A sudden humming in his ear made him turn his head towards Holmes' hands, which were trembling against the suspension and making the thing vibrate. His breath began to whistle through his damaged nose as his breathing became more rapid. Watson's heart sank as he watch Holmes' face pinch into a grimace of pain, made all the worse by the long-cast shadows of the room. The detective's brow knit together and his lips drew slowly back from his damaged teeth. The light glinted off the wiring holding his mangled jaw closed.

John stepped back and snatched the chart from the foot of the bed, speeding through the doctor's notes. The nurse was late by nearly twenty minutes for his narcotic.

Watson would have heads for this.

"Blast," he mumbled, turning for the medicine cabinet. The morphine was there, already prepared in its syringe. Holmes made a sort of raw, keening sound at the back of his throat. Watson flicked the air from the glass tube and snatched an alcohol-soaked cotton. His cane tapped on the floor as he made for the bed. Holmes immediately turned his head towards the sound, the wind violently whistling though his wired teeth.

"Holmes, you're in hospital," Watson explained, closing the gap between them, "please try to be still, don't move, good fellow."

Holmes' chest rose and fell in harsh stutters; the trembling that began at his fingers now running the length of his body. Watson gently touched his undamaged shoulder.
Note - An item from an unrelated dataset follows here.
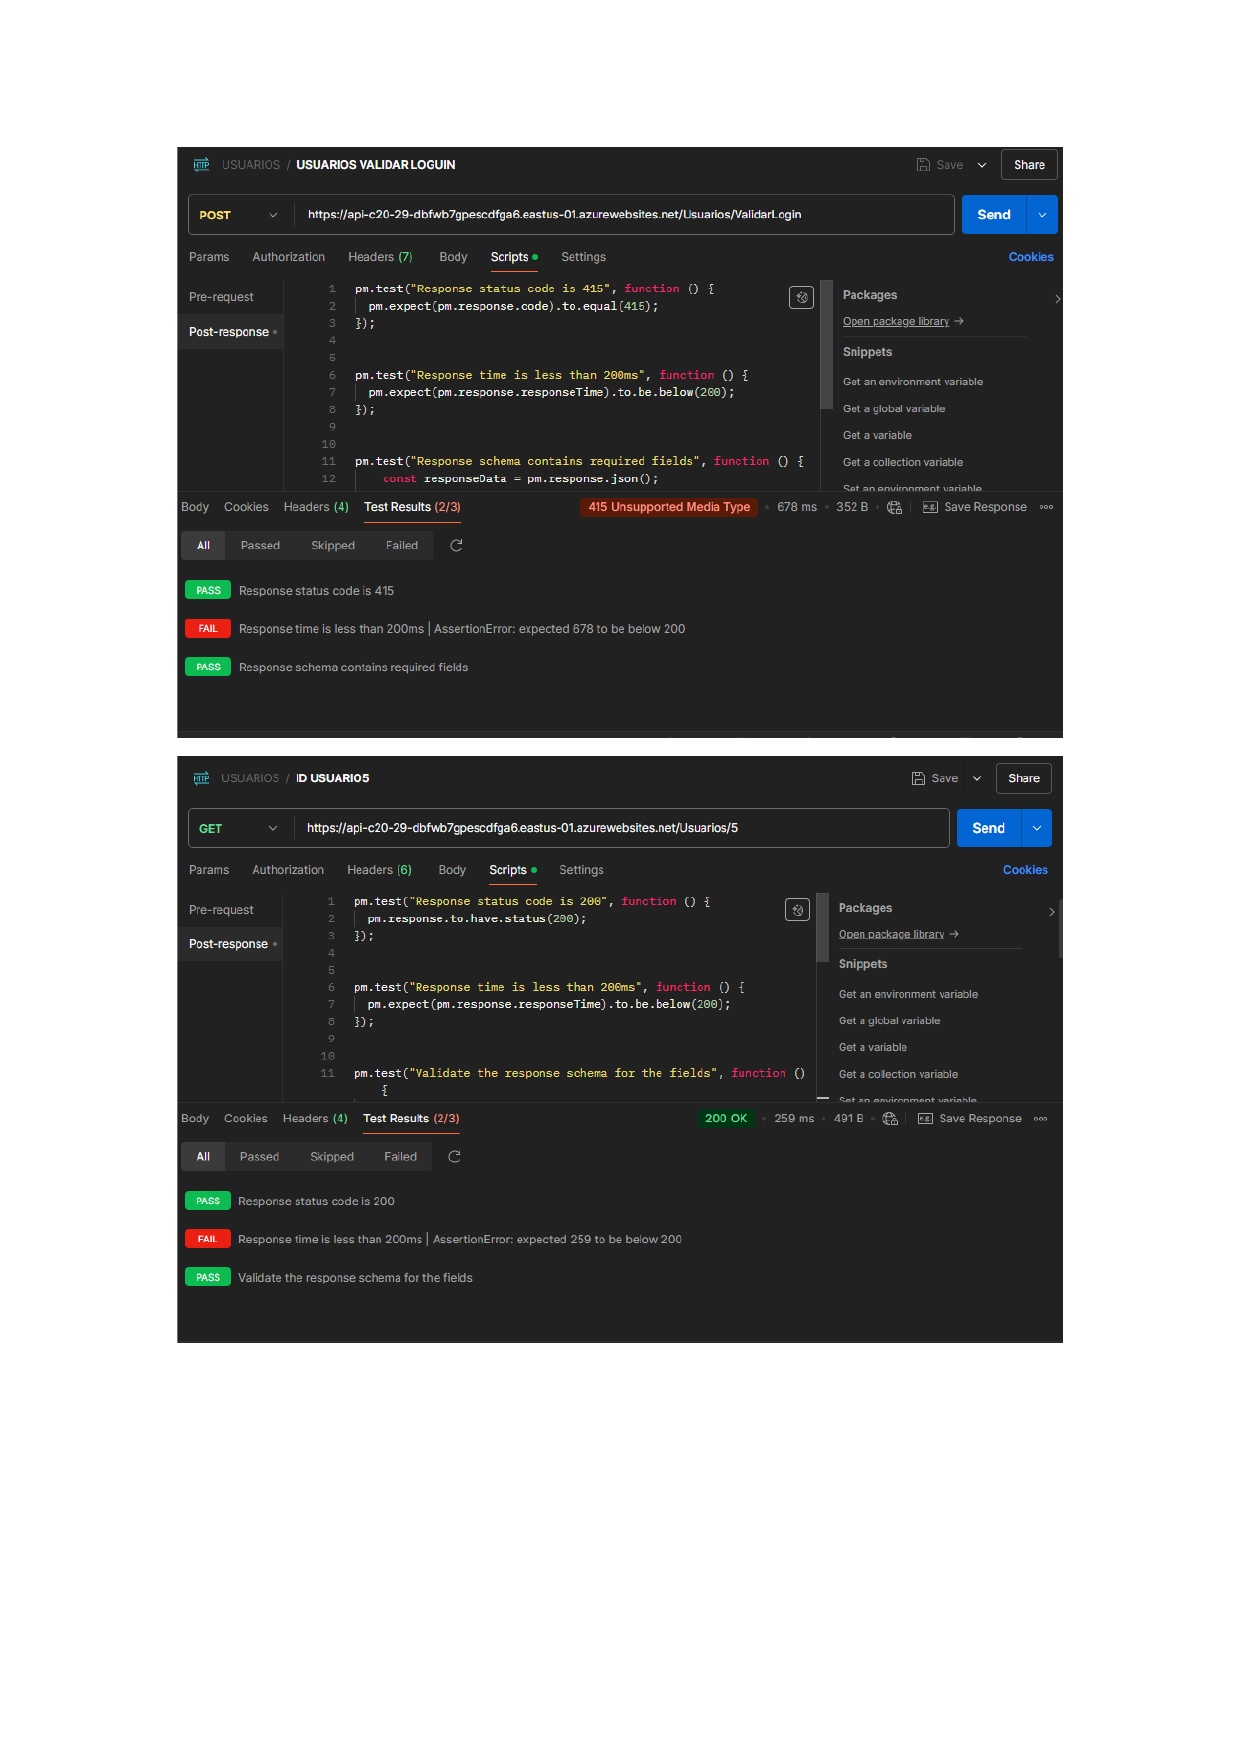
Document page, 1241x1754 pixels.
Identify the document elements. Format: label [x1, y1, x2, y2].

picture [177, 147, 1063, 738]
picture [177, 756, 1063, 1343]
"Here, Holmes, I've your morphine, only a moment longer now," he was cooing at the poor man, John realized, but he could not restrain his tongue.

"I've gone and let you get into a right state, I'm sorry, old cock." He whispered gently as he slowly depressed the plunger. It took only seconds for some measure of relief to wash over his straining features. Holmes' eyes locked to his, wild and child-like with pain. His nostrils flared with every inhalation. The doctor could see Holmes wanted nothing more than to open his mouth wide and pull at the air. He was panicking.

Watson's eyes flicked to the door and back before he drew his hand from Holmes' shoulder,opting instead to slide his fingers through damp, curly hair behind the man's ear with his palm resting gently against the curve of Sherlock's jaw. He leaned in close to calm is friend.

"Steady Sherlock, you've made it through. It's supposed to hurt I'm afraid, dear fellow. Steady on."

Sherlock panted against the other-worldly agony flowing like acid and fire through his entire being. He'd not believed himself a stranger to pain, having endured much unpleasantness in his often bitter existence. He knew better of it now. This timeless agony set heavily atop his chest and held him in a vice, his limbs trembling with the sheer force of the pain blooming like fire in his chest.

His eye flew open, desperately seeking the distraction of visual input when it slowly occurred to him that someone had been speaking to him for some time. The familiar warm comfort of morphine slid up his arm and across his chest, muffling the screaming agony to a steady hum.

Watson.

His eyes found familiar watery-blue above him, calm and sad and brilliant. Sherlock was sure he'd never been more glad to see anything in his entire life. He moved to reach for his dear doctor when a tug and showering sparks reminded him of his restrained position. Sweat prickled along his brow as the pain broke through the narcotic's shield. He was panting with the force of it, his broken nose and wired teeth failing to provide adequate air delivery.

It wasn't until John's agile fingers slid though his hair that Sherlock questioned his senses. When he felt Watson's thumb stroke lazily across his jaw he gave it up as hallucination.

The morphine settled over him, wrapping him in muffled comfort as he slid into unconsciousness once again.